NO. 12-17-00118-CR
IN THE COURT OF APPEALS
TWELFTH COURT OF APPEALS DISTRICT
TYLER, TEXAS
ISAIAS ALVAREZ, § APPEAL FROM THE 114TH
APPELLANT
V. § JUDICIAL DISTRICT COURT
THE STATE OF TEXAS,
APPELLEE § SMITH COUNTY, TEXAS
MEMORANDUM OPINION
Isaias Alvarez appeals his conviction for possession with intent to deliver. In a single
issue, he contends the judgment should be modified to reflect the correct offense. We modify the
trial court’s judgment and affirm as modified.
BACKGROUND
Appellant was charged by indictment with possession of a controlled substance with
intent to deliver. He pleaded “guilty” and was placed on ten years deferred adjudication
community supervision. The State later filed a motion to adjudicate guilt, which included a
request to revoke Appellant’s community supervision. Appellant pleaded “true” to the
allegations that he violated the terms of his community supervision. Following a hearing, the
trial court found that the allegations were “true,” revoked Appellant’s community supervision,
and sentenced him to imprisonment for forty years. This appeal followed.
ERROR IN JUDGMENT
In his sole issue, Appellant contends the judgment incorrectly reflects that he was
convicted of manufacture and delivery of a controlled substance instead of possession of a
controlled substance with intent to deliver. Appellant was charged by indictment with
“possession of controlled substance w[ith] intent to deliver.” However, the judgment states that
Appellant was convicted of manufacture or delivery of a controlled substance in an amount
between four and two hundred grams. Therefore, the judgment is incorrect. The State concedes
that the judgment should be modified to reflect the correct charge.
We have the authority to modify the judgment to make the record speak the truth when
we have the necessary data and information to do so. Ingram v. State, 261 S.W.3d 749, 754
(Tex. App.—Tyler 2008, no pet.); Davis v. State, 323 S.W.3d 190, 198 (Tex. App.—Dallas
2008, pet. ref’d). Texas Rule of Appellate Procedure 43.2 expressly authorizes an appellate court
to modify the trial court’s judgment. TEX. R. APP. P. 43.2(b). In this case, we have the necessary
data and information to modify the judgment to reflect that Appellant was charged with
possession of a controlled substance with intent to deliver. See id.; see also Bigley v. State, 865
S.W.2d 26, 27-28 (Tex. Crim. App. 1993); Asberry v. State, 813 S.W.2d 526, 529-30 (Tex.

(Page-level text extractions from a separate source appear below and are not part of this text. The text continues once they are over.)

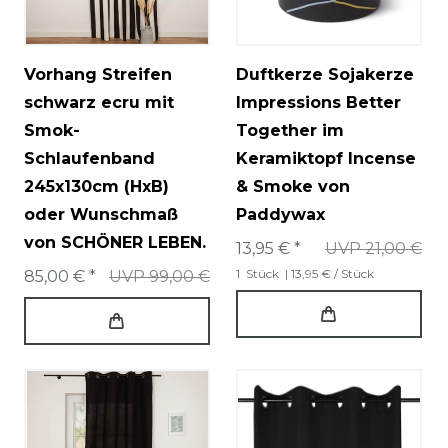
Vorhang Streifen
Duftkerze Sojakerze
schwarz ecru mit
Impressions Better
Smok-
Together im
Schlaufenband
Keramiktopf Incense
245x130cm (HxB)
& Smoke von
oder Wunschmaß
Paddywax
von SCHÖNER LEBEN.
13,95 € *
UVP 21,00 €
1
Stück
| 13,95 € / Stück
85,00 € *
UVP 99,00 €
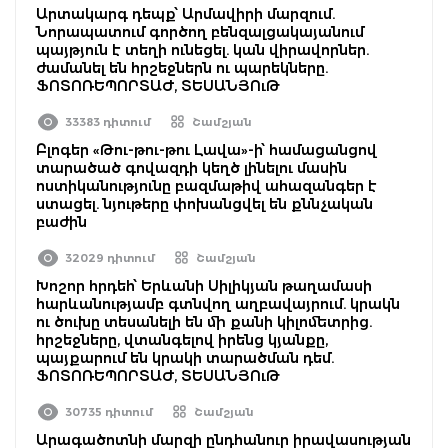
Արտակարգ դեպք՝ Արմավիրի մարզում.
Նորապատում գործող բենզալցակայանում
պայթյուն է տեղի ունեցել. կան վիրավորներ.
ժամանել են հրշեջներն ու պարեկները.
ՖՈՏՈՌԵՊՈՐՏԱԺ, ՏԵՍԱՆՅՈւԹ
33383 դիտում
Շամշյան
Բլոգեր «Թու-թու-թու Լավա»-ի՝ համացանցով
տարածած գովազդի կեղծ լինելու մասին
ոստիկանությունը բազմաթիվ ահազանգեր է
ստացել. նյութերը փոխանցվել են քննչական
բաժին
32029 դիտում
Շամշյան
Խոշոր հրդեհ՝ Երևանի Սիլիկյան թաղամասի
հարևանությամբ գտնվող աղբավայրում. կրակն
ու ծուխը տեսանելի են մի քանի կիլոմետրից.
հրշեջները, վտանգելով իրենց կյանքը,
պայքարում են կրակի տարածման դեմ.
ՖՈՏՈՌԵՊՈՐՏԱԺ, ՏԵՍԱՆՅՈւԹ
30735 դիտում
Շամշյան
Արագածոտնի մարզի ընդհանուր իրավասության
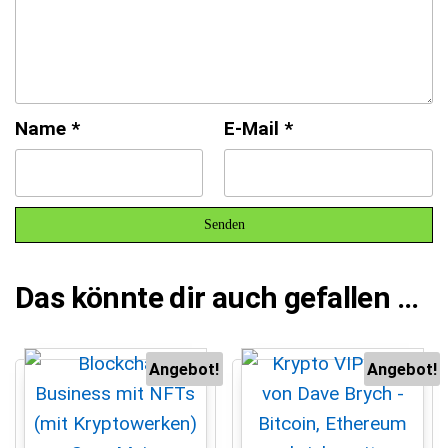
Name
*
E-Mail
*
Das könnte dir auch gefallen …
Angebot!
Angebot!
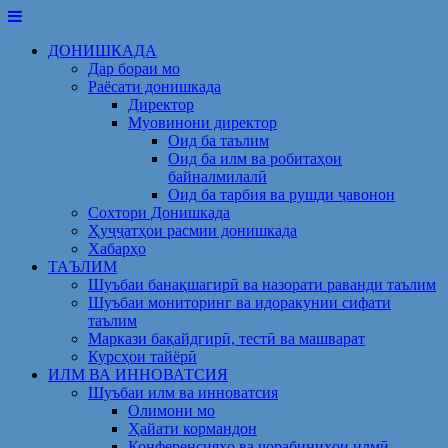
Skip
to
ДОНИШКАДА
content
Дар бораи мо
Раёсати донишкада
Директор
Муовинони директор
Оид ба таълим
Оид ба илм ва робитаҳои
байналмилалӣ
Оид ба тарбия ва рушди ҷавонон
Сохтори Донишкада
Ҳуҷҷатҳои расмии донишкада
Хабарҳо
ТАЪЛИМ
Шуъбаи банақшагирӣ ва назорати раванди таълим
Шуъбаи мониторинг ва идоракунии сифати
таълим
Маркази бақайдгирӣ, тестӣ ва машварат
Курсҳои тайёрӣ
ИЛМ ВА ИННОВАТСИЯ
Шуъбаи илм ва инноватсия
Олимони мо
Ҳайати кормандон
Конференсияҳо ва чорабиниҳои илмӣ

App.—Dallas 1991, pet. ref’d). We sustain Appellant’s sole issue.
DISPOSITION
Having sustained Appellant’s sole issue, we modify the judgment to replace “man del cs
pg 1>=4G<200G” with “possession of controlled substance with intent to deliver” in the
“offense” portion of the judgment, and affirm the judgment as modified.
GREG NEELEY
Justice
Opinion delivered September 20, 2017.
Panel consisted of Worthen, C.J., Hoyle, J., and Neeley, J.
(PUBLISH)
2
COURT OF APPEALS
TWELFTH COURT OF APPEALS DISTRICT OF TEXAS
JUDGMENT
SEPTEMBER 20, 2017
NO. 12-17-00118-CR
ISAIAS ALVAREZ,
Appellant
V.
THE STATE OF TEXAS,
Appellee
Appeal from the 114th District Court
of Smith County, Texas (Tr.Ct.No. 114-0582-11)
THIS CAUSE came on to be heard on the appellate record and the briefs
filed herein; and the same being inspected, it is the opinion of the Court that the trial court’s
judgment below should be modified and, as modified, affirmed.
It is therefore ORDERED, ADJUDGED and DECREED that the trial
court’s judgment below be modified to replace “man del cs pg 1>=4G<200G” with “possession
of controlled substance with intent to deliver” in the “offense” portion of the judgment; and as
modified, the trial court’s judgment is affirmed; and that this decision be certified to the trial
court below for observance.
Greg Neeley, Justice.
Panel consisted of Worthen, C.J., Hoyle, J., and Neeley, J.